Pilar Barrios Varela

Obra


Vendo minutos, compro secretos

Vendo minutos, compro secretos

Acción participativa. Dibujo, instalación de objetos y proyección de vídeo.

Fotografías de las acciones llevadas a cabo en "Habitar la Línea" y en las instalaciones del periódico "Diagonal". 2012.



Actualmente existe una gran cantidad de dispositivos para comunicarse. La era electrónica ha evolucionado velozmente y la cantidad de de artefactos para la comunicación disponibles en el mercado, aumenta exponencialmente día tras día. A pesar de este fenómeno, la comunicación como proceso de intercambio de mensajes entre los individuos es cada vez mas vacía, mas inexpresiva. Emisores y receptores conviven saturados de canales para la transmisión, pero sus mensajes son cada vez mas superficiales.

Vendo minutos - compro secretos es un proceso participativo, que busca generar cierta conciencia de este fenómeno en los participantes y motivarlos a generar mensajes que tengan cierto valor mas allá de lo funcional.

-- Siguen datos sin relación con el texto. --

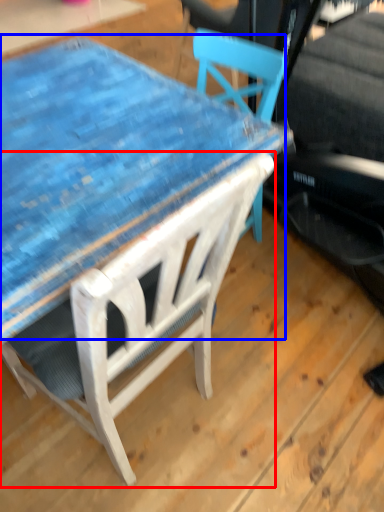
Question: Which of the following is the closest to the observer, chair (highlighted by a red box) or table (highlighted by a blue box)?

Choices:
 (A) chair
 (B) table

Answer: (A)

En mi país de origen (Colombia) se encuentra con frecuencia una escena particularmente relacionada con el tema de la comunicación y los dispositivos móviles: en las calles hay muchas personas que ofrecen el servicio de venta de minutos. Es un claro ejemplo de sub-empleo, pero resulta de gran utilidad para los transeúntes. Los vendedores de minutos llevan varios teléfonos móviles (colgados a su ropa con una cadena) de cada uno de los operadores disponibles y literalmente venden minutos a quien necesite hacer una llamada en la calle, son una especie de “locutorios ambulantes” por llamarlo de alguna manera.

De esta escena parte la idea de vender minutos a los participantes, ofreciéndoles un canal algo mas sencillo que los teléfonos móviles: el teléfono de juguete elaborado con dos botes conectados por un hilo, con el que todos nos hemos entretenido alguna vez. A través de este canal, los participantes emitirán su mensaje (en lo posible un secreto que deseen comunicar), que será recibido por mi al otro lado del teléfono. Yo me ocuparé de la decodificación del mensaje y su posterior interpretación en dibujo, que realizaré en una página de guía telefónica y entregaré al emisor.

Por qué pido a los participantes que comuniquen un secreto? Porque todos tenemos alguno, y siempre estamos deseando tener la oportunidad de contarlo. He aquí el servicio ofrecido: la posibilidad de escuchar ese secreto y de establecer relaciones a través del dibujo como decodificador del lenguaje.